Phase IV trials, commonly called post-marketing studies because they usually take place after a particular drug has received marketing authorization, are the last step in the drug discovery process. Phase IV trials can take years to complete and can have patients numbering in the hundreds to thousands. They are designed to provide more data about a drug in real-life situations. In addition, special and at-risk populations, such as pregnant women, may be studied during this phase.


References

Adam and Brantner (2006). Estimating the cost of drug development: Is it really 802 million dollars? Health Affairs (Millwood), 25(2), 420-428.

Kola and Landis (2004). Can the pharmaceutical industry reduce attrition rates? Nature Reviews, 3, 711-715.

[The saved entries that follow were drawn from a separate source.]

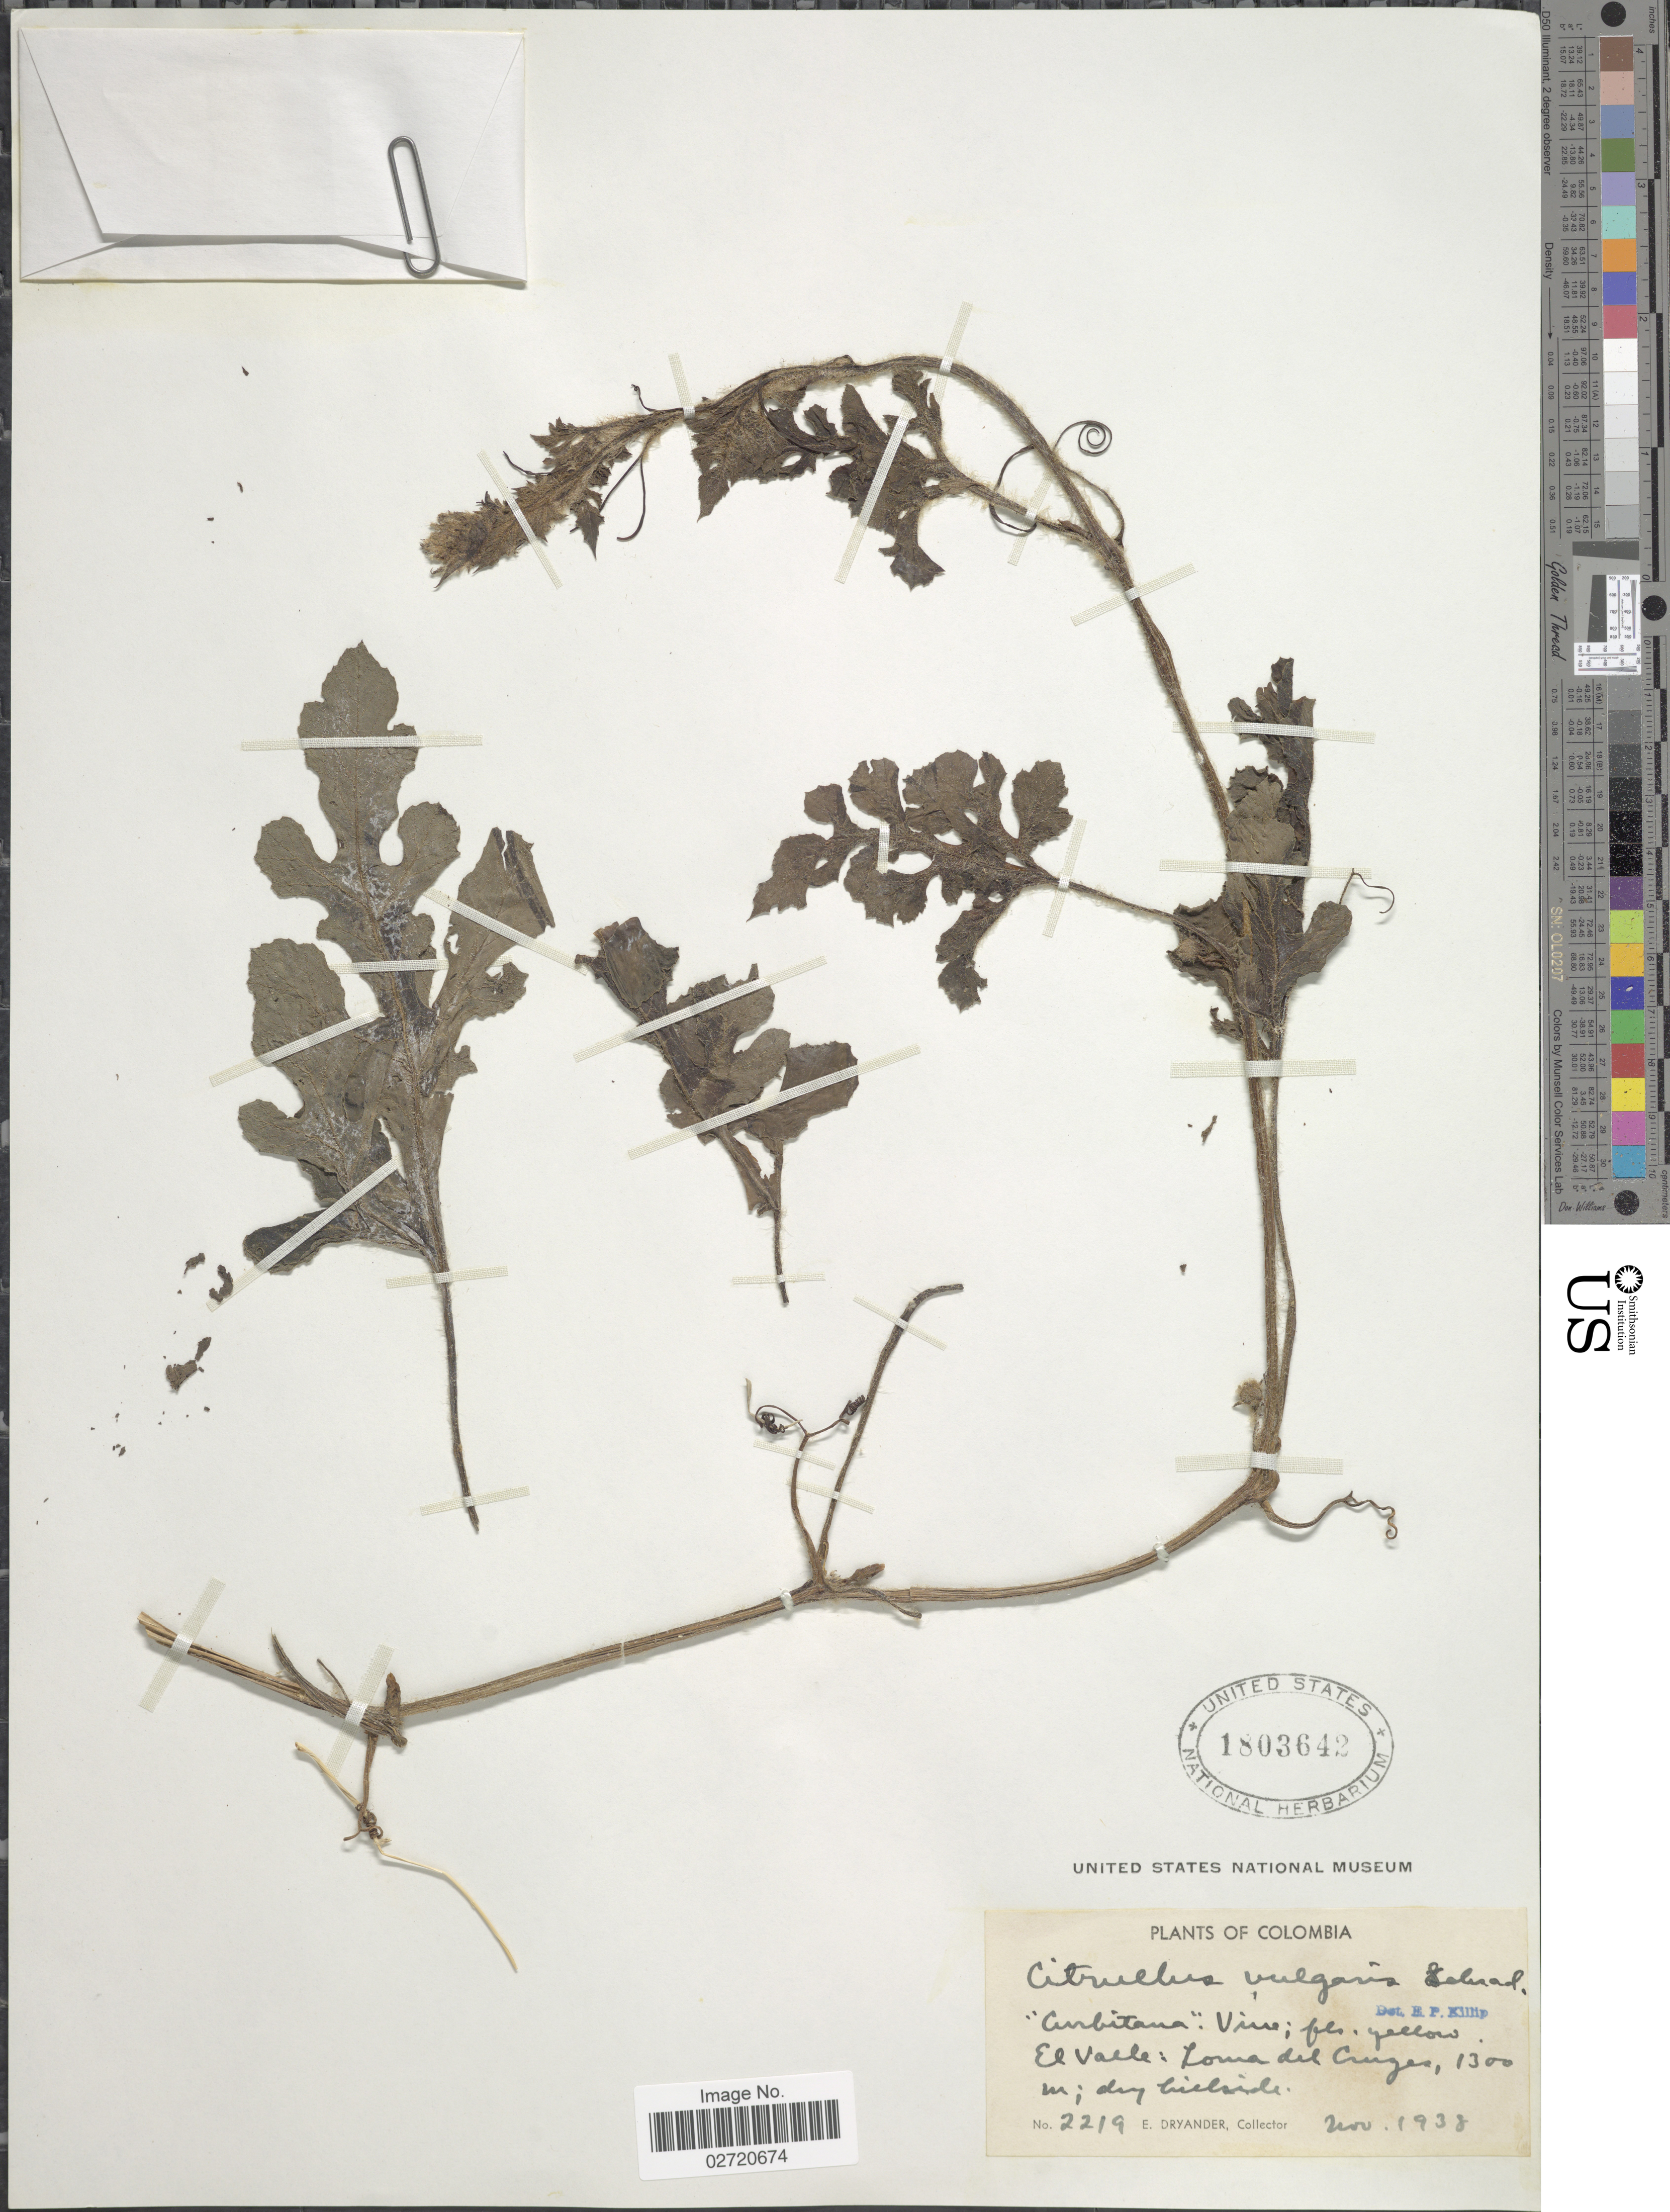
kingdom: Plantae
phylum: Tracheophyta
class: Magnoliopsida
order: Cucurbitales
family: Cucurbitaceae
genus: Citrullus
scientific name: Citrullus lanatus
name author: (Thunb.) Matsum. & Nakai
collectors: E. Dryander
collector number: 2219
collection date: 1938-11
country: Colombia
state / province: Valle del Cauca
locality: El Valle: Loma del Cruzes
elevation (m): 1300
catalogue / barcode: US 1803642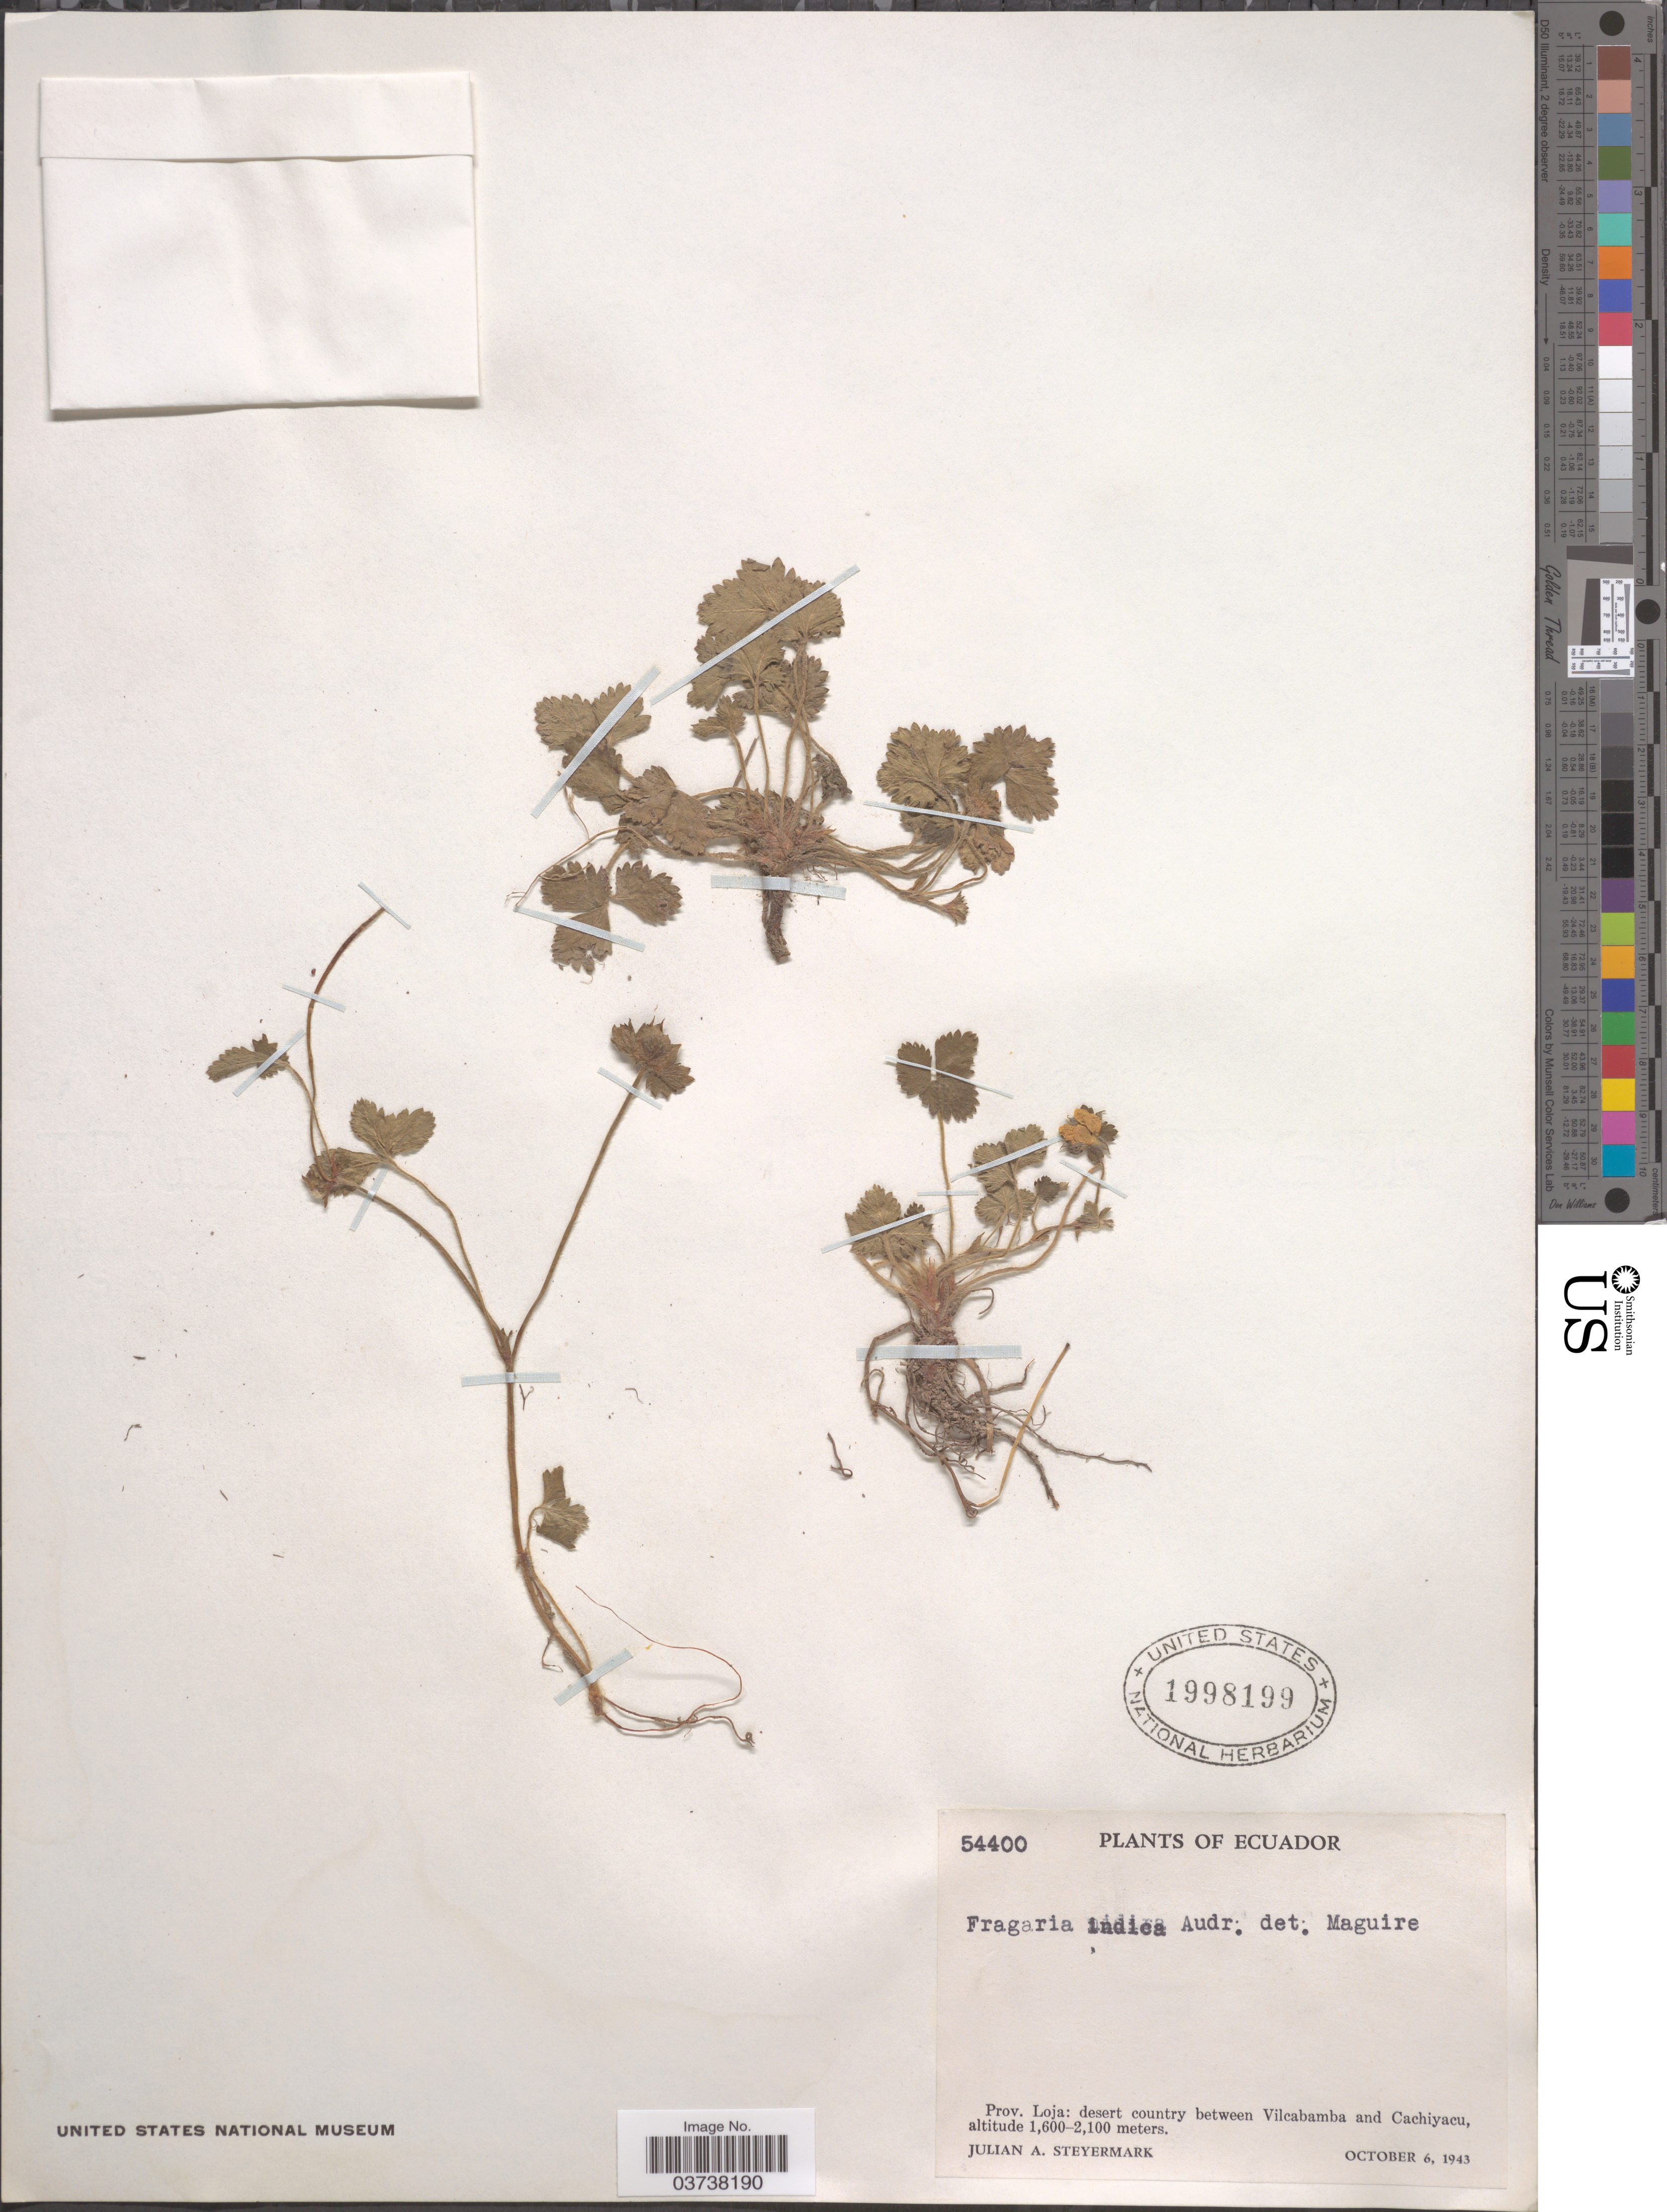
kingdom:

Rho, Jay P. and Louie, Stan G. Handbook of Pharmaceutical Biotechnology. (New York: Pharmaceutical Products Press, 2003).

Schacter, Bernice. Biotechnology and Your Health: Pharmaceutical Applications. (Philadelphia: Chelsea House Publishers, 2006).

Speid, Lorna. Clinical Trials: What Patients and Healthy Volunteers Need to Know. (Oxford: Oxford University Press, 2010).

Zanders, Edward D. The Science and Business of Drugs Discovery: Demystifying the Jargon. (New York: Springer, 2011).